And what shall I say this is for? asked the receptionist.

Oh, well, I made a pretty major mistake at work a couple of weeks ago, and I've been feeling really kinda anxious and guilty about it. And I think maybe my depression is getting a little out of hand again. He was being forthcoming and honest about his feelings. So the receptionist wished him a good day and hung up.

He walked into the ER three hours later. Why was he here? He couldn't really say why. So the ER triage nurses flagged him as a psych patient, and the psych team went to go see him. Was he depressed? No, not really, he said. He had made a mistake at work a couple of weeks ago, and his boss yelled at him, but no one was hurt and everything turned out okay. Since then he had had some suicidal thoughts. But they were fleeting - nothing serious, he claimed. He had thought about jumping out his window, but he couldn't do it. He knew it was wrong, he said.

And now sir? Do you have any thoughts of hurting yourself now?

No, he replied. Not at all.

The patient had called up his sister and brother (who lived just a couple of towns over), and they were waiting for him in the waiting room currently. His dad was awfully sick, so he felt depressed about his dad's worsening health. But that was it.

Any firearms in the house?

No, sir.

The psych resident on call wasn't sure what to do.

He felt uneasy just letting the patient go, but the patient wasn't having any suicidal thoughts now. And his family was here and supportive. And the holiday weekend was coming up. Did he really want to hospitalize this patient, when it seemed like all he really needed was an outpatient psychiatrist? Really, there were far more patients he'd seen who needed to be hospitalized and weren't, so maybe this wasn't the best use of resources.

*Stored data*.
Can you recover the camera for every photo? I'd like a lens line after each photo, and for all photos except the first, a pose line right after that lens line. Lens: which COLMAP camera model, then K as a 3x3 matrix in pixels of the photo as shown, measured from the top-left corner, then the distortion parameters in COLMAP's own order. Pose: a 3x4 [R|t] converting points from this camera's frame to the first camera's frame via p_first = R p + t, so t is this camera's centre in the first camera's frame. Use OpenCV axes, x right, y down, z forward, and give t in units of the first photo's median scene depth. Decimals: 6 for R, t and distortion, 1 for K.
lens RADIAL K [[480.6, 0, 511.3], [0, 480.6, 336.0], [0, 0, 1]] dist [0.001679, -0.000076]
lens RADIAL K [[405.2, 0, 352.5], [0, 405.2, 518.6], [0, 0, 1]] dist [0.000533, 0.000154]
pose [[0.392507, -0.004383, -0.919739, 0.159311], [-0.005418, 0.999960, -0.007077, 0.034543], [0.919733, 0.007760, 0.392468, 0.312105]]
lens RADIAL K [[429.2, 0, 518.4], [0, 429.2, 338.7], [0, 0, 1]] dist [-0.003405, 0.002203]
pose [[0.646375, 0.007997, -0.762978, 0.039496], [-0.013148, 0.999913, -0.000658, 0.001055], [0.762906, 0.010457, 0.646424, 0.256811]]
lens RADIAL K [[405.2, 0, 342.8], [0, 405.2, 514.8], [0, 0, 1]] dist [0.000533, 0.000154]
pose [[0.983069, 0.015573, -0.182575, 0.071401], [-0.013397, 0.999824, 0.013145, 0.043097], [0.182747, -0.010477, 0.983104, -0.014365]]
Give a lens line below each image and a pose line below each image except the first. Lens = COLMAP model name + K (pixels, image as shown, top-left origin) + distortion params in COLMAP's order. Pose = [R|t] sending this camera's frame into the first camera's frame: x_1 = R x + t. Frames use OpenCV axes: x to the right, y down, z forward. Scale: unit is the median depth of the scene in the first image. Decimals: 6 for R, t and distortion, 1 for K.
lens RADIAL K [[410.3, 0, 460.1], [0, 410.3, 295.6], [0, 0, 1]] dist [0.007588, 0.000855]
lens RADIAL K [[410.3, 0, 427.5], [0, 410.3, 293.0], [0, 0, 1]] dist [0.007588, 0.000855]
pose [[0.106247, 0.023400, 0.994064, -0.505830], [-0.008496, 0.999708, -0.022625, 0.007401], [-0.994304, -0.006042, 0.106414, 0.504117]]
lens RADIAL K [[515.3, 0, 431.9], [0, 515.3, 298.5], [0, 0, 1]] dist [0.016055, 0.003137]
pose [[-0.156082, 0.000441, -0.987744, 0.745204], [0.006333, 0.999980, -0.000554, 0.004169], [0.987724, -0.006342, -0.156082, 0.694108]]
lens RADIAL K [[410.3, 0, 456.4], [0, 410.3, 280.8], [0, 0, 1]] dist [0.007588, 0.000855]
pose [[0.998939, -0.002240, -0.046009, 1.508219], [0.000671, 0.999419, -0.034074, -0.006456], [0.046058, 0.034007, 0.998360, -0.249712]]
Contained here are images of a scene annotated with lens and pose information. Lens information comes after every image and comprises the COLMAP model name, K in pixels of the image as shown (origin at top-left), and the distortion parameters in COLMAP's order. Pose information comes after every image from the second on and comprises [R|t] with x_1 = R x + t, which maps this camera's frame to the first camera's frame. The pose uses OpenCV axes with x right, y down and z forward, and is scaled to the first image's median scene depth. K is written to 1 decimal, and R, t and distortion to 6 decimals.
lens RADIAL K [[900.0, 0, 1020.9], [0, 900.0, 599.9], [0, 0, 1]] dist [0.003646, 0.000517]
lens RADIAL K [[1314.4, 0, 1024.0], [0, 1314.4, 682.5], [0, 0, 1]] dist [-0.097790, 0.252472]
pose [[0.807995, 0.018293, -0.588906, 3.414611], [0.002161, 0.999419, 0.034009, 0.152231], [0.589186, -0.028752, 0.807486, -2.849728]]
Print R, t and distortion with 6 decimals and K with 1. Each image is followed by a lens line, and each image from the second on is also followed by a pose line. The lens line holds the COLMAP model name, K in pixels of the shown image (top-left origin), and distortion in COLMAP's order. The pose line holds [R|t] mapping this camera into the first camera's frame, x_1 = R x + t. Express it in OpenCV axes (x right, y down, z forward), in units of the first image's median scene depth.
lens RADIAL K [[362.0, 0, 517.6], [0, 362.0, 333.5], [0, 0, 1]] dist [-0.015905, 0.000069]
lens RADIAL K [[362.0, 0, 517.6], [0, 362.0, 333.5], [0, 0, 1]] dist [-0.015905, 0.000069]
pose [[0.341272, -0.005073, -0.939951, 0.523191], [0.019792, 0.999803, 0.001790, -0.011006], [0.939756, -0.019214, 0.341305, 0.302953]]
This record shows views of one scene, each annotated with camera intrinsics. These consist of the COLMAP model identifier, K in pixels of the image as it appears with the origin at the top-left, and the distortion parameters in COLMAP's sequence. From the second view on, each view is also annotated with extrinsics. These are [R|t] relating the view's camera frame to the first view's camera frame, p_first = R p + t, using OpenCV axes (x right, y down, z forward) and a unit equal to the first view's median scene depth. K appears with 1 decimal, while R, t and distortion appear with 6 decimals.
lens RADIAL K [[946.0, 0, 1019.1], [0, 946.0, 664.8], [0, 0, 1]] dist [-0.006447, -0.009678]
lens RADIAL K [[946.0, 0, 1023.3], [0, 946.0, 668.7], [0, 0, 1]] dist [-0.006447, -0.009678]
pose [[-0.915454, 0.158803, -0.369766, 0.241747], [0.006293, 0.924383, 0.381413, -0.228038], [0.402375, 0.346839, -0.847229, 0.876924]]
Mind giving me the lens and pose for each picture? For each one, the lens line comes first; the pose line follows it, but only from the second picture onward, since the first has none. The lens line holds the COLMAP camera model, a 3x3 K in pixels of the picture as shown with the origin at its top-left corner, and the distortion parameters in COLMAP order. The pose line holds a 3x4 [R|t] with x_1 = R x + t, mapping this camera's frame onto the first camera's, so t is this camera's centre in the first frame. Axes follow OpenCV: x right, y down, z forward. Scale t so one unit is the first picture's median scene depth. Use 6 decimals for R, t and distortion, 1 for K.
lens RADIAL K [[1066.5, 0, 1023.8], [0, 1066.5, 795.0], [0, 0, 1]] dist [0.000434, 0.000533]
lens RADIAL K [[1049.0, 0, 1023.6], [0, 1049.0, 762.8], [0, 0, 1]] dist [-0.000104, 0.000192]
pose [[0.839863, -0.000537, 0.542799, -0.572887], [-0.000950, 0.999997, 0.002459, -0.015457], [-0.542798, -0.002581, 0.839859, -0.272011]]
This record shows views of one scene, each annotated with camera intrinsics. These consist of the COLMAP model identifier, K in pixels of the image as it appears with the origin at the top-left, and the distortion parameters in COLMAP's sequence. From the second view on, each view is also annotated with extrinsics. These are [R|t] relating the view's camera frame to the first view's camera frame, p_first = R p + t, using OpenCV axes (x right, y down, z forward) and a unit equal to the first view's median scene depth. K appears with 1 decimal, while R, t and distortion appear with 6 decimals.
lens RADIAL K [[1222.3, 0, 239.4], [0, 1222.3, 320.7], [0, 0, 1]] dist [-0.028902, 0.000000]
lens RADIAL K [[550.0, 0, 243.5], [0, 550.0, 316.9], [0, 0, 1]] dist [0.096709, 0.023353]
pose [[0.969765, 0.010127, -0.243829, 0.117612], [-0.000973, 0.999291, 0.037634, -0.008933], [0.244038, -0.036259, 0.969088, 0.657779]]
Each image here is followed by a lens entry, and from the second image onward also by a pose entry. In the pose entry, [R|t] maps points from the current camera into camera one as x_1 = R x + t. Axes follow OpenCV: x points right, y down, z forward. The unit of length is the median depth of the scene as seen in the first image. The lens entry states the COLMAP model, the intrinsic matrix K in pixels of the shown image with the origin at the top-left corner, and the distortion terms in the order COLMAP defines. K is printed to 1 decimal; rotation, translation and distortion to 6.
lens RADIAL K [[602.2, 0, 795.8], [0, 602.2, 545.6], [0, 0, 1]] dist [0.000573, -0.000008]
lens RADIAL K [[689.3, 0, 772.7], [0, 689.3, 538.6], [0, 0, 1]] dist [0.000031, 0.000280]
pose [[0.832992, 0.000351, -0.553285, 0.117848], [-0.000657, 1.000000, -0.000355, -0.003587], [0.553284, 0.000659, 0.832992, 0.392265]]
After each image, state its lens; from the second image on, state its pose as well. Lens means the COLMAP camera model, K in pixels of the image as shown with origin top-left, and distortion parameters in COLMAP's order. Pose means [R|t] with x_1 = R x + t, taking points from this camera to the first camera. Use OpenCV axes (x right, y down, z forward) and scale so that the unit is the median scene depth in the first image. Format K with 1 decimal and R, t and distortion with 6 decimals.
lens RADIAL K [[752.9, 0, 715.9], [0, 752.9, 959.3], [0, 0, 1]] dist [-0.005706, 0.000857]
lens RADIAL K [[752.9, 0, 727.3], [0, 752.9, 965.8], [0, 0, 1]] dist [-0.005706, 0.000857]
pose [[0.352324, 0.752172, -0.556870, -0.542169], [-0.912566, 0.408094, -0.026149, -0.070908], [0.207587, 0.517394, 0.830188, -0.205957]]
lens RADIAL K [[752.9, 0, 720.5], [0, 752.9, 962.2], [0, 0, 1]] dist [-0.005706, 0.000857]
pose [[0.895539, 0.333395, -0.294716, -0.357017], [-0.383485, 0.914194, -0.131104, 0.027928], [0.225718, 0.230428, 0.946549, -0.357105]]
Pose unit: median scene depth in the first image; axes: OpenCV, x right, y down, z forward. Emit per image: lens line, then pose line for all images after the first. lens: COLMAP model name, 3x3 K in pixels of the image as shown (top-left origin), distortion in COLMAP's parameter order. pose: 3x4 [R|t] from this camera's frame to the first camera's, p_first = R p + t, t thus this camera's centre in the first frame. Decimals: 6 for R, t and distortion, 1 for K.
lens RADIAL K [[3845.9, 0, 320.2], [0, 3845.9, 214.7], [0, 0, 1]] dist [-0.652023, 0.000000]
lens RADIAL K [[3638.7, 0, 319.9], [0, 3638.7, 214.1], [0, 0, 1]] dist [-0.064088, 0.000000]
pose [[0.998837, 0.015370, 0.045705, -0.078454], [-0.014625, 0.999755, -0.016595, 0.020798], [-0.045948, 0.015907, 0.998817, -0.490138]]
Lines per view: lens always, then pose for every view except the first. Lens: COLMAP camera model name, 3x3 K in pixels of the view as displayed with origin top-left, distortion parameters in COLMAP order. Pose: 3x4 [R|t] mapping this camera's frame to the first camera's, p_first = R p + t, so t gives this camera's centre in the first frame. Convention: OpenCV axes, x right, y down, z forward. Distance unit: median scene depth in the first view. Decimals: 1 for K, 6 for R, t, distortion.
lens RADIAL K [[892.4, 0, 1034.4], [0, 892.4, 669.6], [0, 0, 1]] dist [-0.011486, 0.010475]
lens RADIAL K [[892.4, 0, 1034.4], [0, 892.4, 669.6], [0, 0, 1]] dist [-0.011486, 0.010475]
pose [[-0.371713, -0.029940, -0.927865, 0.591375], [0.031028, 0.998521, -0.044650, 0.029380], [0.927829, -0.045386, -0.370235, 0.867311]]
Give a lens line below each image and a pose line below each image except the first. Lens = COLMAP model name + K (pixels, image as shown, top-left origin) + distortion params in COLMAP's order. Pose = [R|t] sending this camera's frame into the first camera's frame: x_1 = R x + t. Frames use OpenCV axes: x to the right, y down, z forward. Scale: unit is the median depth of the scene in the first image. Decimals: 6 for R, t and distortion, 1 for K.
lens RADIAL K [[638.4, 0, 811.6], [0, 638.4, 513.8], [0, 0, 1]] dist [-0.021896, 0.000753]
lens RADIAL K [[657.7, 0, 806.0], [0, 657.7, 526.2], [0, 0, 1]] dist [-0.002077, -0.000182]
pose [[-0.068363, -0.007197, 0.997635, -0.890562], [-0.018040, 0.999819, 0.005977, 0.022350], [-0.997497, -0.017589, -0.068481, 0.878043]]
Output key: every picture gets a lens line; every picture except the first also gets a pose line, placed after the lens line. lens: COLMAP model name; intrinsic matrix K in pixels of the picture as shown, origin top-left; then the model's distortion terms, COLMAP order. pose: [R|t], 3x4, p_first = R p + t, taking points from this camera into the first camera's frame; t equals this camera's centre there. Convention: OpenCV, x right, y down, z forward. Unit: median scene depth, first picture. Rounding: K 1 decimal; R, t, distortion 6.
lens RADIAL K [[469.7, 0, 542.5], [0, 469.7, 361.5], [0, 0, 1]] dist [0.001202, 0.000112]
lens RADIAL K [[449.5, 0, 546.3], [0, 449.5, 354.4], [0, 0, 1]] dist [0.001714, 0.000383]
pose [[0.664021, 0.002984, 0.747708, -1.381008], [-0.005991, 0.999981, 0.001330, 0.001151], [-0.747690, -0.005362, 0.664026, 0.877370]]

*Problems and tasks*.
a) In the story about the patient in the ER, translate this sentence into Spanish: "The psych resident on call wasn't sure what to do."
b) Go on with the story about the patient in the ER, starting right after its last sentence.

*Answers per task*.
a) El residente de psiquiatría de guardia no estaba seguro de qué hacer.

b)
Sir, I think I'm going to let you go with your family on the condition that you see someone in clinic soon --

Oh, I have an appointment for next Wednesday! the patient interjected.

-- oh that's great! Okay, and I want you to realize that there are a lot of people out there who care about you, so if you ever feel like you might be thinking of hurting yourself, I want you to call 911 right away. Or come into the ER again, okay?

The patient promised.

Thanksgiving came and went.

And then Wednesday came and went.

The patient didn't show up to his appointment. The attending's secretary left a message on his landline - Hi sir! You were scheduled to be seen today in the Mental Health Clinic - please call back so that you can reschedule!

The attending got a call back later that afternoon. It was the patient's sister.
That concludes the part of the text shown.